Task details => Report, as a single figure, how many lines in the records below include "close".
Listed entries below:
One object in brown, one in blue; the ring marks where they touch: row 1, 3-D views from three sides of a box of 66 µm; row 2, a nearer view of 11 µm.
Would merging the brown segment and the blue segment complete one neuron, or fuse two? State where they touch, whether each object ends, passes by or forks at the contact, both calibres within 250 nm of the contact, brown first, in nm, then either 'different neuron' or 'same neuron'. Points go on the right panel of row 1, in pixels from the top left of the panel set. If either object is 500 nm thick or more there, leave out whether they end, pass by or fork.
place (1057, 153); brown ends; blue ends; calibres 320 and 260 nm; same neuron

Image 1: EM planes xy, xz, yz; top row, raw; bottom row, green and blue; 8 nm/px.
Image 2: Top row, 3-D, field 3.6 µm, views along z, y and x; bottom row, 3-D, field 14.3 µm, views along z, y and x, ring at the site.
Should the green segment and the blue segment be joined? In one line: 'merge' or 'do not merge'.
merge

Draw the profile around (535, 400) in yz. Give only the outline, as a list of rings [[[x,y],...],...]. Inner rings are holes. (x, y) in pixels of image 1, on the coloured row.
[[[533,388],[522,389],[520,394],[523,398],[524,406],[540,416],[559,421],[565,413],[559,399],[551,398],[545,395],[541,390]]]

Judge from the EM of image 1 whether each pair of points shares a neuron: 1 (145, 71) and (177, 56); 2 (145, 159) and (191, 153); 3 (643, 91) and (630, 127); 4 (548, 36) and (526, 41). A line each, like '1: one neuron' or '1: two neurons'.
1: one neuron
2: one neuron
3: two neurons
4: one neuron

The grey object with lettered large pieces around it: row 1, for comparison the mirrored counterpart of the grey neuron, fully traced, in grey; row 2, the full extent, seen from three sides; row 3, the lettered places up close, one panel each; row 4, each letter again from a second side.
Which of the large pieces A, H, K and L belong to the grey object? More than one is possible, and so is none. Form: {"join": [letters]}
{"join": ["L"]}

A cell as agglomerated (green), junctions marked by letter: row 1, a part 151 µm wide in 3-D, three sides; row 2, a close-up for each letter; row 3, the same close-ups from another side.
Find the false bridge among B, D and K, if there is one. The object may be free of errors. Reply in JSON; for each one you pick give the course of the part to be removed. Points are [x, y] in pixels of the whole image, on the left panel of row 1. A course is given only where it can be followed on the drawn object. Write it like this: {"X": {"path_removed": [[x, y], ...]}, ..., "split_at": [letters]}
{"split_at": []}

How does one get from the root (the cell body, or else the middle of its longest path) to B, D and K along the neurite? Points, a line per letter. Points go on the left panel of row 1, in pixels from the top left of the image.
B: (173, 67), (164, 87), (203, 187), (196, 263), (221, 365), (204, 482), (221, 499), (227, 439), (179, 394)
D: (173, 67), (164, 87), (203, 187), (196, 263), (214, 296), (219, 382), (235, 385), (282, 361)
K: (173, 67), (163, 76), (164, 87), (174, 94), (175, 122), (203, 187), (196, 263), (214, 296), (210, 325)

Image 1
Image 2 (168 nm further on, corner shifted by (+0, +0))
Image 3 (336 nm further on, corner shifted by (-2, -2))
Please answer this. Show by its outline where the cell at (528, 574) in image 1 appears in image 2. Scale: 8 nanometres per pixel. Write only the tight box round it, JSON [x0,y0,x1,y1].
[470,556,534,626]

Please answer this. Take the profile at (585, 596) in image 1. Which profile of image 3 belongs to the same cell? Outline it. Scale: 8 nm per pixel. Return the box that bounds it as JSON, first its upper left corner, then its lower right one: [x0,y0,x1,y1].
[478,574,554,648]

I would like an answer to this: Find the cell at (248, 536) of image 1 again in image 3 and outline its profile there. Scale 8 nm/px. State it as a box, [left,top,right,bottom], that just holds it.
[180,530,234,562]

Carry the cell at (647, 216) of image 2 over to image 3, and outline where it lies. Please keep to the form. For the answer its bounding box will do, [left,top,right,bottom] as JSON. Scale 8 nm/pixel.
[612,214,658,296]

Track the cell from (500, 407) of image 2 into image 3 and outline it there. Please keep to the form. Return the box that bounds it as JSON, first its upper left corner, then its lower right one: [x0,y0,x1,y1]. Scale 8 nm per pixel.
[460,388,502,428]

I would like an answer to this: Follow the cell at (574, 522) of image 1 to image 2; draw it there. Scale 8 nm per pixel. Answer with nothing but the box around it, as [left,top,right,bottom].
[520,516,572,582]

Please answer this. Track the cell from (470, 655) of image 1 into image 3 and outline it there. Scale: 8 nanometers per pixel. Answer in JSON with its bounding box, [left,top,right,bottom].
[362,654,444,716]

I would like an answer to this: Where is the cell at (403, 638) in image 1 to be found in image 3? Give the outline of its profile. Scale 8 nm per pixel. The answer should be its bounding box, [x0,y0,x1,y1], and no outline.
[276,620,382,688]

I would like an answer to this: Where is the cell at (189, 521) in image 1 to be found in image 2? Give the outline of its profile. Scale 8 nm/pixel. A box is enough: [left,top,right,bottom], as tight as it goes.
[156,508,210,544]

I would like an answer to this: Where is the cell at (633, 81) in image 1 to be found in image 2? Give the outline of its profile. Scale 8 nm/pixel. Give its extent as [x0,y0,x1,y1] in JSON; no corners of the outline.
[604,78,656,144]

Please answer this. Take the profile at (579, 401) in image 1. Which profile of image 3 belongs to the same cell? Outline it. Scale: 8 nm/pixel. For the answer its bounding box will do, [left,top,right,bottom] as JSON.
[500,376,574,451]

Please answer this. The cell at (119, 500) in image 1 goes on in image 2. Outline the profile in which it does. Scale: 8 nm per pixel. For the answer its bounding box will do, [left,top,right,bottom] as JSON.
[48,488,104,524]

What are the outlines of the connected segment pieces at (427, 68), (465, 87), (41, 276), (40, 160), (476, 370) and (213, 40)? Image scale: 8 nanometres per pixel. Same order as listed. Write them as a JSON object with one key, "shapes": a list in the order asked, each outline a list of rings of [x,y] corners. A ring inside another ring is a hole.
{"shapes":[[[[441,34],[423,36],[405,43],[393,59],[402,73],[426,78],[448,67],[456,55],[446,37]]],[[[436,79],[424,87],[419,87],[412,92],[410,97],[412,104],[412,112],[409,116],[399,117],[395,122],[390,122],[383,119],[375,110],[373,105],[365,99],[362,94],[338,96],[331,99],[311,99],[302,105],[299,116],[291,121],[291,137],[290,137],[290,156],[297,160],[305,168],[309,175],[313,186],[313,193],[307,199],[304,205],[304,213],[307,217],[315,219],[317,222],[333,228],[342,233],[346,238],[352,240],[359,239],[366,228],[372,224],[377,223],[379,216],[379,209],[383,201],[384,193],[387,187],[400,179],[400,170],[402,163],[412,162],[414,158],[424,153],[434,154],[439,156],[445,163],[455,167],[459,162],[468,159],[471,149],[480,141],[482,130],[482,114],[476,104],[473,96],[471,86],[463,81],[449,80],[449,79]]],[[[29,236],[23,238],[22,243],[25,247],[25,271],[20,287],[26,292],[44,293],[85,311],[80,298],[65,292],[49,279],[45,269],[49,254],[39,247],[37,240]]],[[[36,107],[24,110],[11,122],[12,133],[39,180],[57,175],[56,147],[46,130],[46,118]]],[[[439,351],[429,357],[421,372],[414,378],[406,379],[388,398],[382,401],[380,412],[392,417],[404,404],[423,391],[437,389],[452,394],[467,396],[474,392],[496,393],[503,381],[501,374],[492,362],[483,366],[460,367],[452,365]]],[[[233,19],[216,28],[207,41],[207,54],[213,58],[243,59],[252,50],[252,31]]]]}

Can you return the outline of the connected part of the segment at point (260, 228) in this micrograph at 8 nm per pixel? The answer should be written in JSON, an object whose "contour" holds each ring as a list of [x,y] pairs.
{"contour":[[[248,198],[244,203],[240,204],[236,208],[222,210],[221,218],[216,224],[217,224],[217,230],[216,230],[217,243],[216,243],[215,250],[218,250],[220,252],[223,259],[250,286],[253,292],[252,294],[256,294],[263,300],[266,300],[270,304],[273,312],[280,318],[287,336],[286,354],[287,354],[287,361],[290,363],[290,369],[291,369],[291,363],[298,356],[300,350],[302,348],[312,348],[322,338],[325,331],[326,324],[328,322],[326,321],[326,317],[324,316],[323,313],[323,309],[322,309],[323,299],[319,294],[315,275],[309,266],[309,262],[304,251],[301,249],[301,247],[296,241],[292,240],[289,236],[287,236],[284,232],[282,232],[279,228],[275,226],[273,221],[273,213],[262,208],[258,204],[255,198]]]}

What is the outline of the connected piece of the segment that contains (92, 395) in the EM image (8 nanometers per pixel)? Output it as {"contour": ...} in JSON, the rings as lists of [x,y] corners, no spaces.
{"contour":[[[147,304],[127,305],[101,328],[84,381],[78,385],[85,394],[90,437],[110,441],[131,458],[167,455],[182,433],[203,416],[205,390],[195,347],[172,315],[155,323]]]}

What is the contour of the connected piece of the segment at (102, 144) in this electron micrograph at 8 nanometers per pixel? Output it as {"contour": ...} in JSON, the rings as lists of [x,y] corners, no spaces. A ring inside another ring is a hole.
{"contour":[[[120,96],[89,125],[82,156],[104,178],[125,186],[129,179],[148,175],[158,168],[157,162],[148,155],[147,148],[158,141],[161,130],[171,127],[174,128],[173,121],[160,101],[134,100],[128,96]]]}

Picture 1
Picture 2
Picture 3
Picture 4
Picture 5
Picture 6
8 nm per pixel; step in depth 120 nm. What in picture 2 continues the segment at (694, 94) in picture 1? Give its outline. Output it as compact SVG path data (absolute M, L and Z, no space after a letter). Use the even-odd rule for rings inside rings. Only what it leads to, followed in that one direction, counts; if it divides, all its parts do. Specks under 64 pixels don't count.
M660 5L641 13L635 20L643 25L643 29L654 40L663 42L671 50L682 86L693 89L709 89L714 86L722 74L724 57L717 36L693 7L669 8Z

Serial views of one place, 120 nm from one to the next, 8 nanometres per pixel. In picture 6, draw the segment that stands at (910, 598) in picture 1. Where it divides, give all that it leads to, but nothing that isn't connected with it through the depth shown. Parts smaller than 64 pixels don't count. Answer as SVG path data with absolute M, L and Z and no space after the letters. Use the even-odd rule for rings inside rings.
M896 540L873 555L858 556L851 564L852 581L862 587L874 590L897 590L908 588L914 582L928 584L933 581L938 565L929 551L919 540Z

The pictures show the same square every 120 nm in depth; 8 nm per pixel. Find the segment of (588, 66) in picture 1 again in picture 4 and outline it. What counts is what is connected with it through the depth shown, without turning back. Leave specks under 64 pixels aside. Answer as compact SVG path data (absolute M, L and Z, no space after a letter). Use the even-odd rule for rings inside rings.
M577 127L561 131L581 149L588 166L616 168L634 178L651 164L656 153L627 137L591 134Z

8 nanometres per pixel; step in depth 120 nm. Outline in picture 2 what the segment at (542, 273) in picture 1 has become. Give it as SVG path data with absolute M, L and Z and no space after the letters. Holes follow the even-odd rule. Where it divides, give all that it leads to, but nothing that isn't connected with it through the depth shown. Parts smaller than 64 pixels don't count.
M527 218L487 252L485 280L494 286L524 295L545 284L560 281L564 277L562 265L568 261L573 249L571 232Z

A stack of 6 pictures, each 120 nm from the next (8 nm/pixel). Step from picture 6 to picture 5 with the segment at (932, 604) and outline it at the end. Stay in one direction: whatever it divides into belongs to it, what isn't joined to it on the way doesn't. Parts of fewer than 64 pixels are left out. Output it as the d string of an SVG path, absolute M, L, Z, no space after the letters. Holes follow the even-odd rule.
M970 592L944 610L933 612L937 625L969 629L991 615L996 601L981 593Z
End of Listed entries.
Response area => 2